E, tornando alle distanze, in tutto questo io, modesto lavoratore nella vigna del Signore, vorrei “mettere vino nuovo in otri vecchi” che sanno di spregiudicati secolarismi e di aridi laicismi. E, a 94 anni suonati, mi sento ancora di essere, di fare, di dare… e di incontrare te, mio carissimo figlioccio, in questa tua nobile fatica. E sai perché questa prolissa e più opportuna captatio benevolentiae? Per dirti un sentitissimo “grazie”: mi hai tolto dalla coscienza un grosso peso penitenziale che mi mordeva da anni, quello di non essere riuscito io a dare ordine al tanto materiale documentario che gelosamente ho raccolto e prodotto sulla vita, il pensiero, l’apostolato del nostro concittadino mons. Angelo Ficarra. “dotto e santo” che onora l’episcopato del ventesimo secolo e Canicattì sua diletta patria natale.
A me il tempo e il lavoro l’hanno vietato. Tu, invece, con sapienza di maestro e certosina pazienza nella ricerca, nel coordinamento, nella vasta consultazione dì carte e di testi, hai dato a Canicattì, alla chiesa di Sicilia e passi, un documento di alto valore sociale e religioso che forse farà scalpore. Compiacimenti e… ad meliora; mi ci sento coinvolto e ne godo.
Sono stato alunno, uditore delle “nenie domenicali” sapienti e incisive del Ficarra. Fatto prete e arciprete-parroco e quindi suo successore in Canicattì, me ne sono fatto un modello di pastore e di maestro sulla scia dei suoi “Grandi Amori”: Liturgia, Catechismo, Carità. Ho portato avanti il suo impegno nella direzione dell’Istituto S. Angela Merici e nelle tante attività formative dalla San Vincenzo all’Azione Cattolica e al Movimento dei Laureati Cattolici.
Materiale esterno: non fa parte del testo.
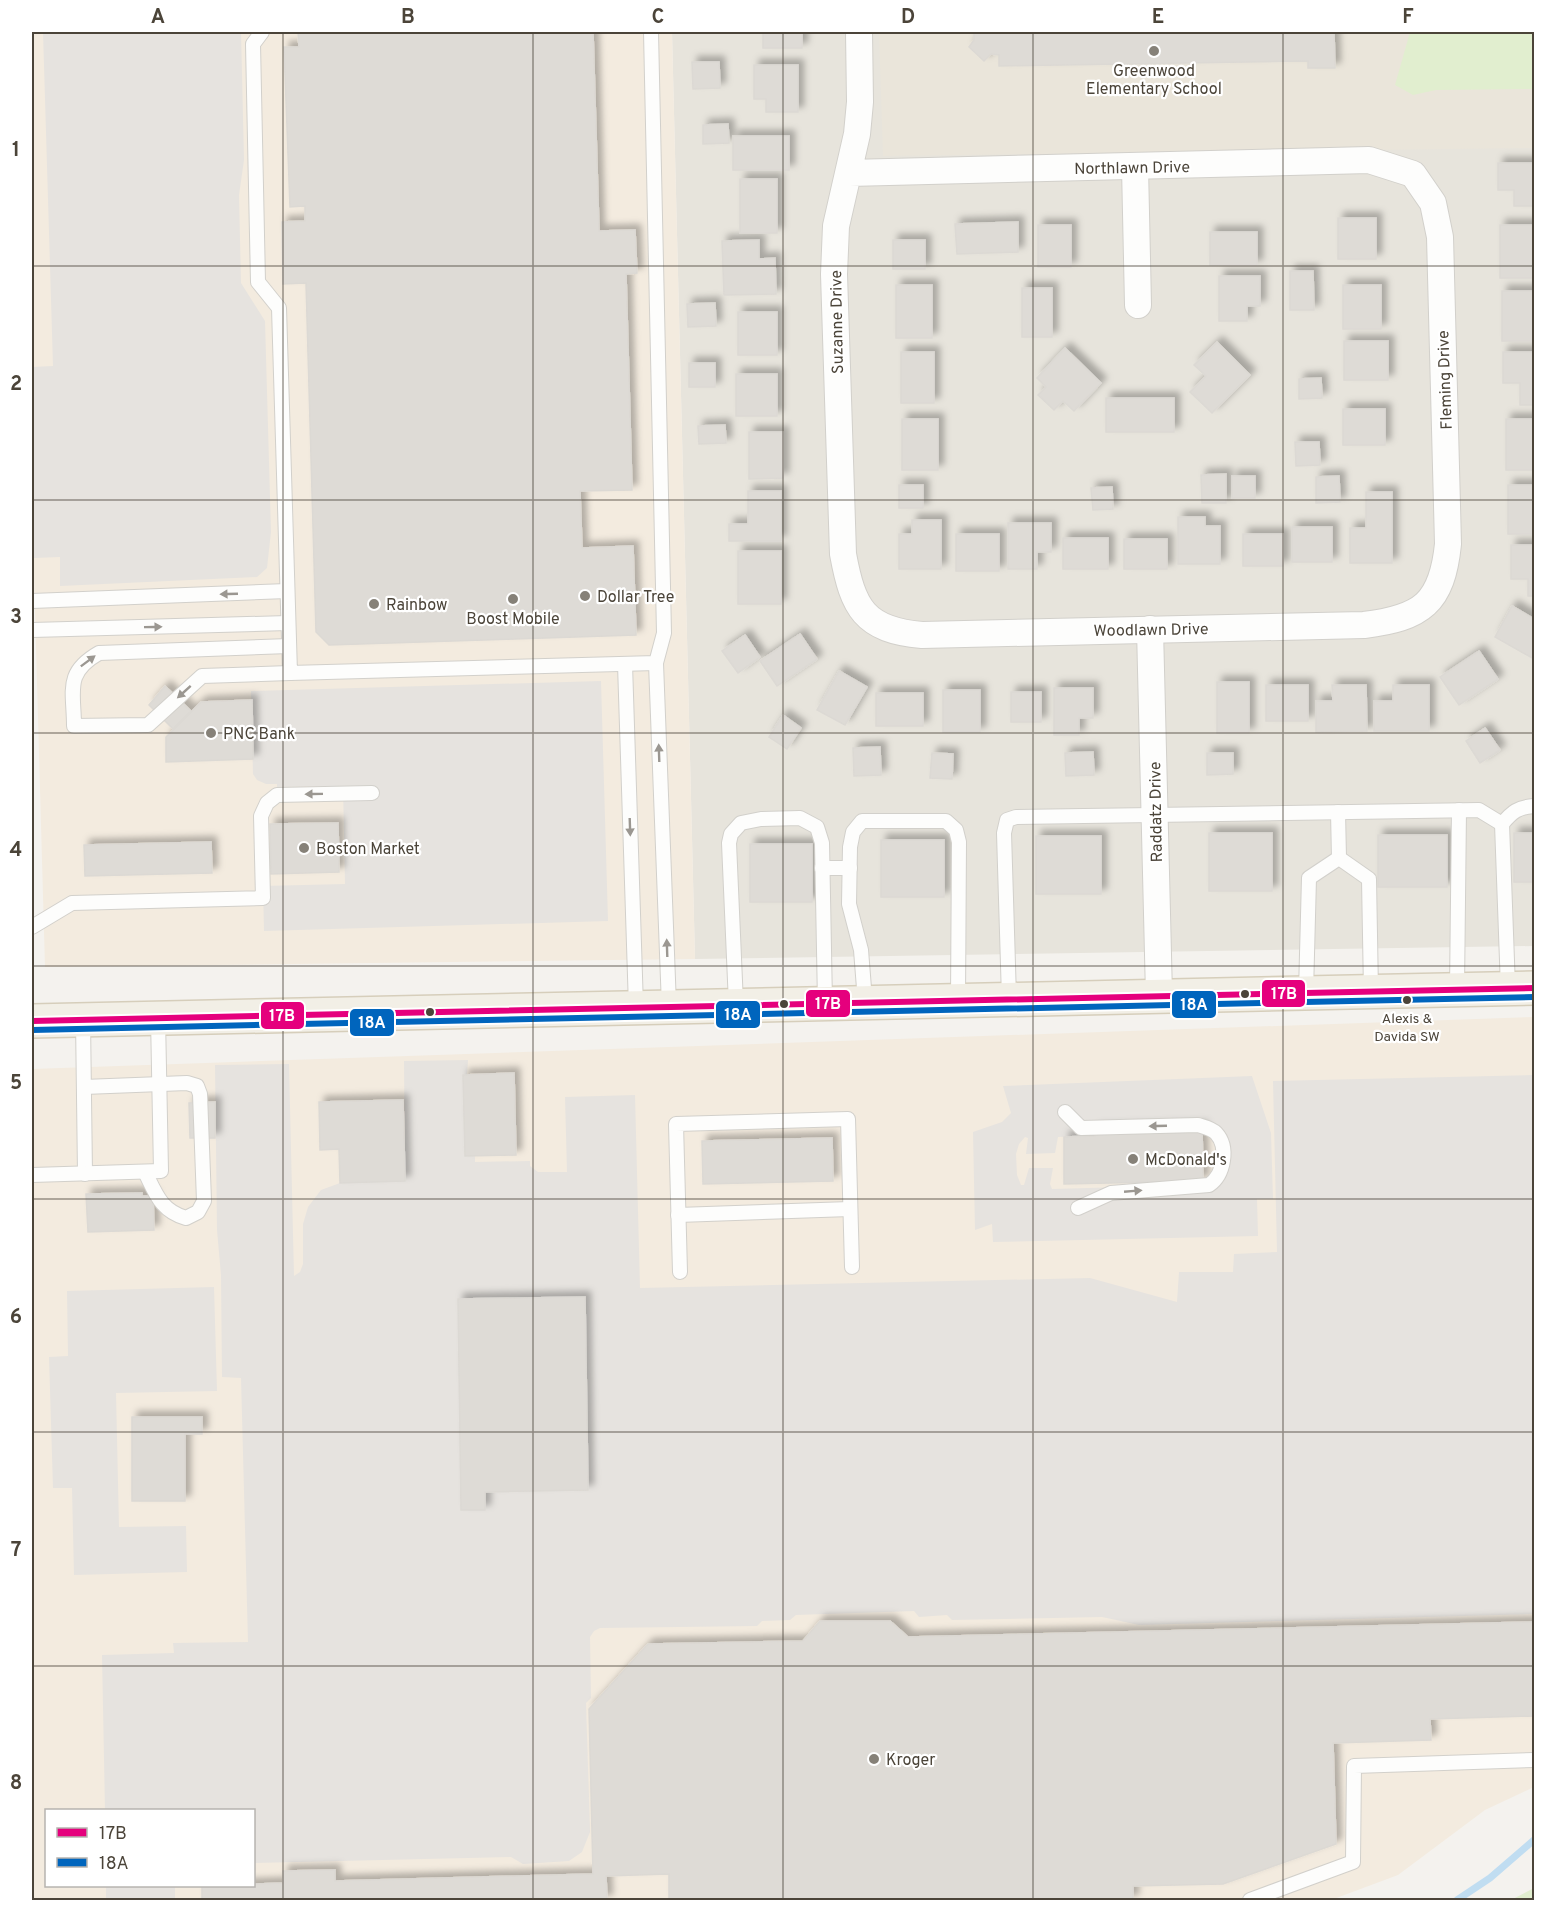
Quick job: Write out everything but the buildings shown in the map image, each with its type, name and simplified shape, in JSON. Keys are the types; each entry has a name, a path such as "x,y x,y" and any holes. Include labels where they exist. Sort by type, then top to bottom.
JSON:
{"main road":[{"path":"32,1021 1521,988"}],"street":[{"name":"Suzanne Drive","path":"858,32 860,102 849,173 836,226 834,274 843,554 849,589 862,610"},
{"name":"Northlawn Drive","path":"849,173 1369,160 1413,174"},
{"path":"1135,167 1138,305"},
{"name":"Fleming Drive","path":"1413,174 1433,203 1440,237 1448,543 1445,570 1437,592"},
{"name":"Woodlawn Drive","path":"862,610 877,623 895,633 922,635 1364,625 1399,621 1419,609 1437,592"},
{"name":"Raddatz Drive","path":"1150,629 1160,995"}],"lane":[{"path":"262,32 253,44 258,282 279,308 290,673"},
{"path":"651,32 664,633 656,663 669,1006"},
{"path":"32,602 287,591"},
{"path":"32,630 288,623"},
{"path":"289,646 99,653 83,662 73,677 74,726 148,725 202,676 656,663"},
{"path":"625,664 636,1007"},
{"path":"32,927 72,903 262,898 261,816 267,803 277,795 372,793"},
{"path":"1521,988 1502,824 1512,812 1521,807 1534,806"},
{"path":"1457,989 1459,810"},
{"path":"1009,998 1004,833 1007,820 1016,817 1479,810 1502,824"},
{"path":"1338,812 1339,858"},
{"path":"736,1004 729,843 731,834 741,823 761,819 800,818 817,827 822,843 825,1003"},
{"path":"865,1001 861,950 849,904 853,832 862,821 946,822 956,830 959,842 958,999"},
{"path":"1339,858 1369,879 1371,991"},
{"path":"1306,992 1309,878 1339,858"},
{"path":"822,867 850,868"},
{"path":"32,1175 161,1171 158,1018"},
{"path":"83,1020 85,1174"},
{"path":"84,1087 187,1083 197,1086 200,1094 204,1200 198,1212 186,1218 171,1214 157,1197 145,1172"},
{"path":"1065,1112 1081,1128 1198,1125 1214,1131 1221,1140 1221,1169 1217,1180 1209,1185 1111,1193 1078,1208"},
{"path":"680,1272 676,1124 848,1119 852,1267"},
{"path":"678,1215 850,1209"},
{"path":"1250,1900 1353,1862 1354,1766 1534,1760"}],"shaded area":[{"path":"32,32 672,32 695,959 45,967 32,504"},
{"path":"43,32 241,32 244,160 239,195 241,283 265,321 271,532 267,568 257,577 60,586 60,557 34,558 32,367 53,366"},
{"path":"672,32 1534,32 1534,946 695,959"},
{"path":"879,32 1534,32 1534,148 883,156"},
{"path":"601,681 608,921 264,931 263,886 345,884 343,786 277,787 277,784 266,784 257,780 253,774 251,691"},
{"path":"1534,1017 1534,1787 1485,1810 1398,1875 1331,1900 32,1900 32,1069"},
{"path":"468,1060 467,1075 463,1075 465,1156 475,1156 475,1162 530,1161 530,1166 538,1172 567,1172 565,1097 635,1095 640,1288 1090,1278 1177,1302 1179,1272 1233,1272 1234,1254 1277,1252 1273,1081 1534,1075 1534,1614 1139,1625 1102,1617 952,1620 947,1615 919,1617 914,1611 796,1615 790,1620 762,1621 757,1626 600,1628 590,1637 591,1698 586,1703 590,1832 582,1852 569,1861 523,1864 511,1857 255,1863 255,1809 105,1809 102,1655 174,1653 173,1643 248,1642 241,1378 222,1377 215,1065 289,1064 294,1276 300,1272 303,1264 303,1224 308,1207 321,1190 340,1183 405,1181 404,1061"},
{"path":"1252,1076 1271,1133 1273,1199 1257,1199 1258,1236 993,1242 992,1224 975,1230 973,1132 1002,1122 1011,1113 1003,1086","holes":["1220,1130 1228,1149 1228,1167 1218,1186 1202,1193 1158,1194 1123,1187 1052,1189 1050,1184 1053,1168 1029,1168 1024,1185 1021,1185 1017,1175 1016,1154 1019,1144 1025,1137 1028,1138 1026,1154 1055,1153 1058,1137"]},
{"path":"214,1287 217,1391 116,1393 119,1527 186,1526 187,1572 74,1575 72,1488 53,1488 49,1357 68,1356 67,1291"},
{"path":"106,1887 175,1887 175,1900 106,1900"}],"green space":[{"path":"1410,32 1534,32 1534,89 1436,90 1413,95 1395,85"},
{"path":"1534,1888 1534,1900 1511,1900"}],"waterway":[{"path":"1457,1900 1490,1878 1534,1840"}],"transit line":[{"name":"17B","path":"32,1021 1534,988"},
{"name":"18A","path":"32,1030 1534,997"}],"place":[{"name":"Greenwood Elementary School","path":"1154,51"},
{"name":"Dollar Tree","path":"585,596"},
{"name":"Boost Mobile","path":"513,599"},
{"name":"Rainbow","path":"374,604"},
{"name":"PNC Bank","path":"211,733"},
{"name":"Boston Market","path":"304,848"},
{"name":"Alexis & Davida SW","path":"1407,1000"},
{"name":"McDonald's","path":"1133,1159"},
{"name":"Kroger","path":"874,1759"}]}
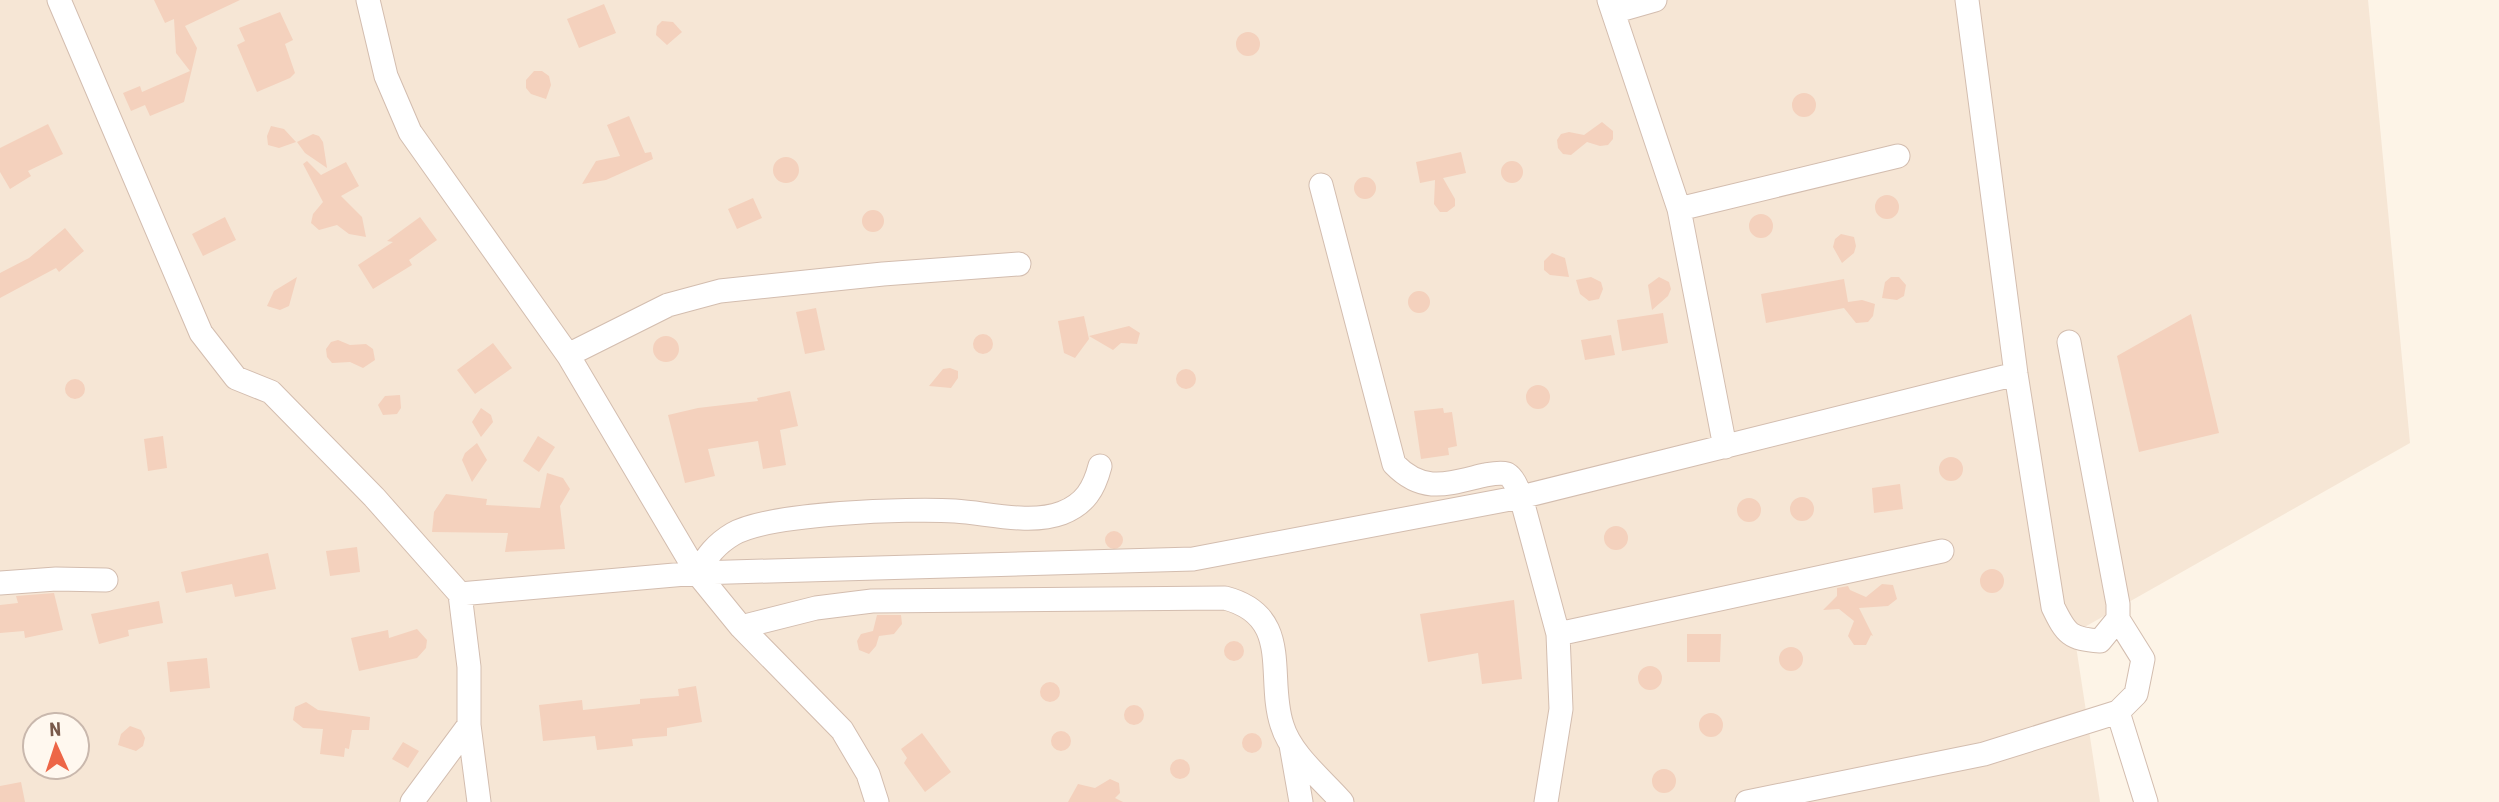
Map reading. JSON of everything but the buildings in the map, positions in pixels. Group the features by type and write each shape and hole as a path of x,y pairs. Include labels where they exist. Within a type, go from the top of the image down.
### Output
{"street":[{"path":"59,0 201,333 236,379 271,392 374,497 460,594 469,667 469,725 479,802"},
{"path":"368,0 386,76 410,132 568,355 697,573 741,627 842,730 868,774 877,802"},
{"path":"1655,0 1611,6 1679,209 1725,447"},
{"path":"1967,0 2016,374 2053,607 2063,627 2076,639 2100,641 2118,619"},
{"path":"1679,209 1898,156"},
{"path":"1321,185 1394,464 1408,479 1427,485 1494,473 1506,474 1513,479 1521,497 1558,634 1561,709 1546,802"},
{"path":"568,355 668,305 720,291 883,274 1019,264"},
{"path":"1747,802 1984,754 2118,712 2136,694 2143,659 2118,619 2118,604 2069,342"},
{"path":"460,594 697,573 1193,559 1521,497 2016,374"},
{"path":"697,573 712,548 734,533 766,523 890,509 953,510 1033,518 1059,514 1077,506 1094,489 1100,466"},
{"path":"1558,634 1942,551"},
{"path":"0,583 69,578 106,580"},
{"path":"741,627 816,608 872,601 1225,598 1243,603 1256,614 1270,636 1277,670 1281,724 1291,745 1301,802"},
{"path":"2118,712 2146,802"},
{"path":"412,802 469,725"},
{"path":"1291,745 1342,802"}],"shaded area":[{"path":"0,0 2368,0 2410,443 2074,633 2100,802 0,802"}]}
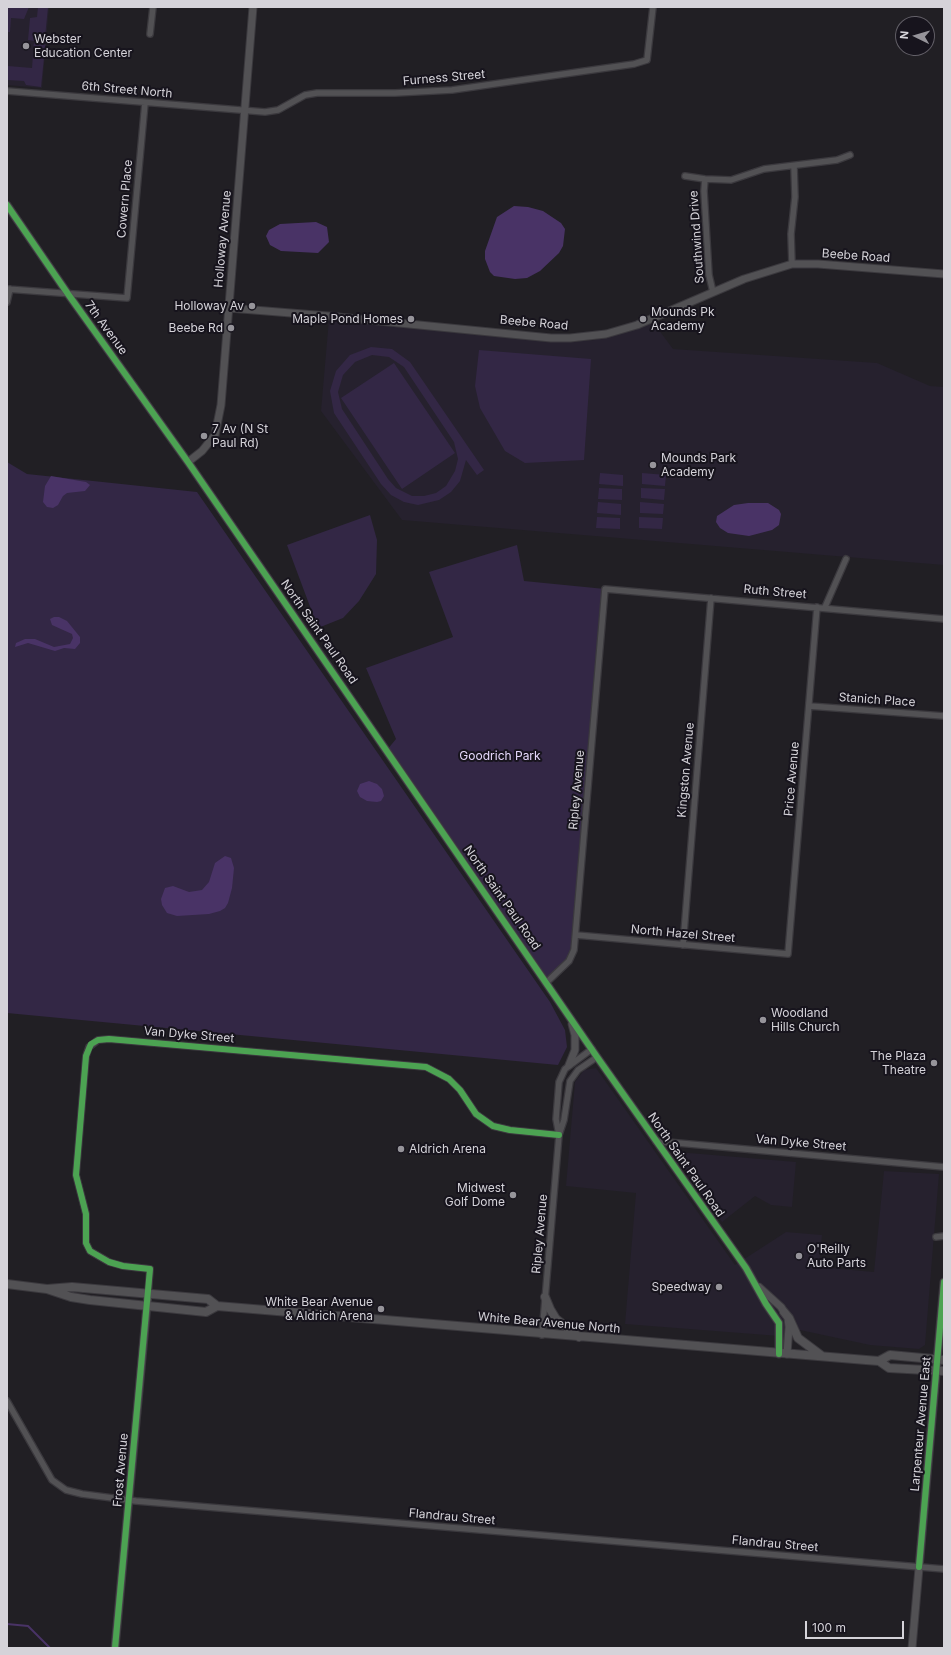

Nella stima e nel devoto affetto mi sono ritenuto in filiale obbligo di onorarne e la vita e la morte nel modo più solenne. Le partecipazioni sono state plebiscitarie sia di vescovi sia di autorità civili e di un popolo esultante e commosso, così da far dire: neppure per padre Gioacchino… Ne sono scaturiti numeri unici, la pubblicazione delle lettere pastorali e, nel 1986, un’artistica “memoria” per il centenario della nascita, il cinquantenario della consacrazione episcopale, il venticinquesimo della morte. La salma imbalsamata dal prof. Del Carpio si conserva in Matrice in un bel sarcofago con relativo mezzo busto del prof. Lo Giudice.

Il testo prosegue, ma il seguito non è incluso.